Natural Resources and Public Works staff told commissioners that Brevard County has a substantial backlog of drainage and stormwater projects and that available local funding covers only a portion of planned work.
Virginia Barker, director of Natural Resources, outlined the county’s water-management responsibilities and said the Save Our Indian River Lagoon program remains an important source for water-quality projects; staff told the board there is about $61,000,000 remaining in SORL funds for priority basins. Barker also reviewed regulatory drivers, including the National Pollution Discharge Elimination System permit, and said state mandates and basin-management requirements shape project priorities.
Public Works staff presented maps of documented drainage concerns since 2012, explained a multi‑phase Crane Creek/Lamplighter Village retrofit that included three 48‑inch culverts under I‑95 and a 20‑acre stormwater pond, and said FEMA Hazard Mitigation grant funding covered 75% of that project’s cost with local match made possible by delaying other projects.

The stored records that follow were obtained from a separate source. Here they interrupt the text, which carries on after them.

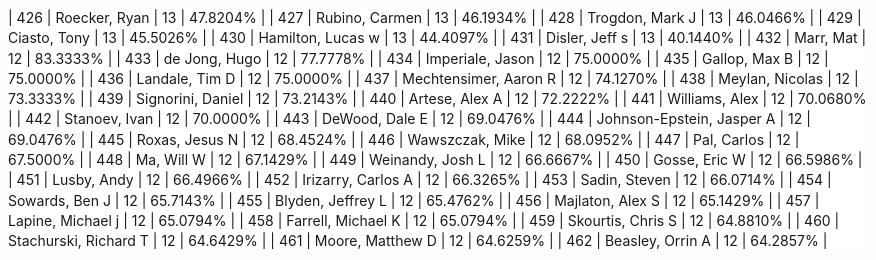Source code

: |  426  | Roecker, Ryan |  13 | 47.8204% |
|  427  | Rubino, Carmen |  13 | 46.1934% |
|  428  | Trogdon, Mark J |  13 | 46.0466% |
|  429  | Ciasto, Tony |  13 | 45.5026% |
|  430  | Hamilton, Lucas w |  13 | 44.4097% |
|  431  | Disler, Jeff s |  13 | 40.1440% |
|  432  | Marr, Mat |  12 | 83.3333% |
|  433  | de Jong, Hugo |  12 | 77.7778% |
|  434  | Imperiale, Jason |  12 | 75.0000% |
|  435  | Gallop, Max B |  12 | 75.0000% |
|  436  | Landale, Tim D |  12 | 75.0000% |
|  437  | Mechtensimer, Aaron R |  12 | 74.1270% |
|  438  | Meylan, Nicolas |  12 | 73.3333% |
|  439  | Signorini, Daniel |  12 | 73.2143% |
|  440  | Artese, Alex A |  12 | 72.2222% |
|  441  | Williams, Alex |  12 | 70.0680% |
|  442  | Stanoev, Ivan |  12 | 70.0000% |
|  443  | DeWood, Dale E |  12 | 69.0476% |
|  444  | Johnson-Epstein, Jasper A |  12 | 69.0476% |
|  445  | Roxas, Jesus N |  12 | 68.4524% |
|  446  | Wawszczak, Mike |  12 | 68.0952% |
|  447  | Pal, Carlos |  12 | 67.5000% |
|  448  | Ma, Will W |  12 | 67.1429% |
|  449  | Weinandy, Josh L |  12 | 66.6667% |
|  450  | Gosse, Eric W |  12 | 66.5986% |
|  451  | Lusby, Andy |  12 | 66.4966% |
|  452  | Irizarry, Carlos A |  12 | 66.3265% |
|  453  | Sadin, Steven |  12 | 66.0714% |
|  454  | Sowards, Ben J |  12 | 65.7143% |
|  455  | Blyden, Jeffrey L |  12 | 65.4762% |
|  456  | Majlaton, Alex S |  12 | 65.1429% |
|  457  | Lapine, Michael j |  12 | 65.0794% |
|  458  | Farrell, Michael K |  12 | 65.0794% |
|  459  | Skourtis, Chris S |  12 | 64.8810% |
|  460  | Stachurski, Richard T |  12 | 64.6429% |
|  461  | Moore, Matthew D |  12 | 64.6259% |
|  462  | Beasley, Orrin A |  12 | 64.2857% |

Mark Bernath (Public Works) and colleagues emphasized the scale of unmet needs: “We have approximately $500,000,000 in already identified unfunded drainage projects,” staff said, and the department’s broader unfunded backlog for transportation, facilities and roads is now estimated at about $3,600,000,000. Staff described specific operational proposals to narrow the gap: adding two countywide drainage crews ($2,100,000 in capital equipment and $930,000 recurring), expanding vac‑truck and camera crews (five trucks total; $2,700,000 capital plus $600,000 recurring), increasing annual capital equipment funding ($2,000,000 per year), and adding field inspectors and engineers to manage larger project volumes.
Staff also described current stormwater assessment revenue of roughly $6,700,000 per year, restricted by ordinance and state statute to stormwater projects and ongoing maintenance, and existing grant leverage (approximately $8,000,000 in grants plus $3,750,000 in ARPA funds this year) that stretches local dollars. Staff briefed commissioners on possible revenue paths — surtaxes, sales-tax options, public-service fees and fuel taxes — and warned the board that a tight schedule governs any ballot measures if they are to be considered for the November ballot.
Commissioners asked for more detail on district-level priorities and for staff to return with options and an implementation schedule; staff said many projects will still require grant matches, easements or property acquisitions and that some structural fixes require years of planning and permitting.